Ce dernier album des Kinks pour le label Pye n'est sans doute pas le meilleur, mais il contient tout de même quelques perles qui méritent le détour.

Dernier album des Kinks pour Pye, leur label historique, "Percy" est un petit peu plus qu’une simple bande originale d’un film aujourd’hui oublié. Certes, cette dernière "commande" aura sans doute permis aux Kinks d’en finir au plus vite avec un contrat qui les attachait à Pye, frileux label qui ne croyait pas aux albums du groupe de Ray Davies, percevant le génial songwriter comme une vulgaire usine à tubes.

Car mis à part "Muswell hillbilies" sorti la même année, "Percy" est le dernier album des Kinks à contenir avec God’s children, The way love used to be, Moments et Dreams quatre grandes chansons de Ray Davies, toutes empreintes d’une douce mélancolie qui n’est pas sans évoquer les Belle & Sebastian.
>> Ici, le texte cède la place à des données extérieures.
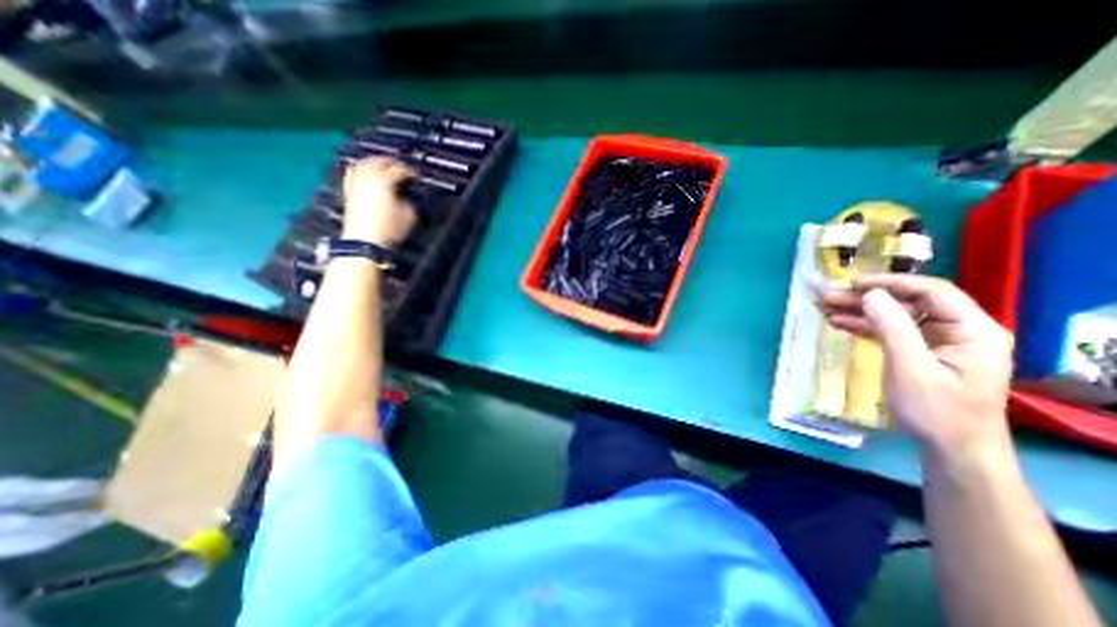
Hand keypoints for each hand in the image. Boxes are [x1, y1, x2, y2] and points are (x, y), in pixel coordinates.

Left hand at [340, 154, 417, 245]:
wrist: (364, 242)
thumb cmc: (389, 229)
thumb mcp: (408, 216)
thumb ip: (409, 201)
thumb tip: (407, 195)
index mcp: (384, 181)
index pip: (398, 170)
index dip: (408, 171)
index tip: (415, 174)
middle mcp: (367, 178)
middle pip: (378, 162)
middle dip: (390, 162)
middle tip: (399, 165)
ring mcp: (355, 183)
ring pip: (362, 164)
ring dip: (373, 162)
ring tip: (381, 165)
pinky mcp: (348, 191)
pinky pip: (352, 173)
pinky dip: (359, 169)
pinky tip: (363, 172)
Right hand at [819, 278, 1018, 462]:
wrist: (952, 450)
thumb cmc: (937, 412)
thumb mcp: (911, 368)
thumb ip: (893, 328)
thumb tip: (870, 295)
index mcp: (972, 330)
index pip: (932, 291)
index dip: (891, 283)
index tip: (853, 283)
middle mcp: (958, 330)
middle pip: (907, 303)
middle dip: (864, 298)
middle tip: (826, 295)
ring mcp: (939, 342)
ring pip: (894, 316)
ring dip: (858, 311)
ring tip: (823, 306)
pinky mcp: (922, 353)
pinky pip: (890, 331)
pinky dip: (864, 326)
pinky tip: (837, 322)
Certes, derrière ces quatre joyaux, les plages de remplissage foisonnent. Pas moins de cinq instrumentaux parfaitement dispensables polluent l’écoute entière de l’album. Plus amusant, mais tout aussi anecdotique, on peut mentionner la présence d’un étonnant pastiche façon Elvis/Cash (Willesden green).

Et malgré leurs qualités, ce ne sont pas les versions alternatives de trois des quatre morceaux mentionnés plus haut, proposées en bonus, qui peuvent motiver l’achat de cette bande originale. Ce qui pousse réellement à posséder "Percy" est cette envie farouche, une fois la collection des enregistrements des Kinks pratiquement achevée, de retrouver la même sensation de plaisir intense que procurent des titres comme Two sisters, Phenomenal cat ou People takes pictures of each other.

Un bonheur partiellement retrouvé ici et pour l’avant dernière fois sans doute.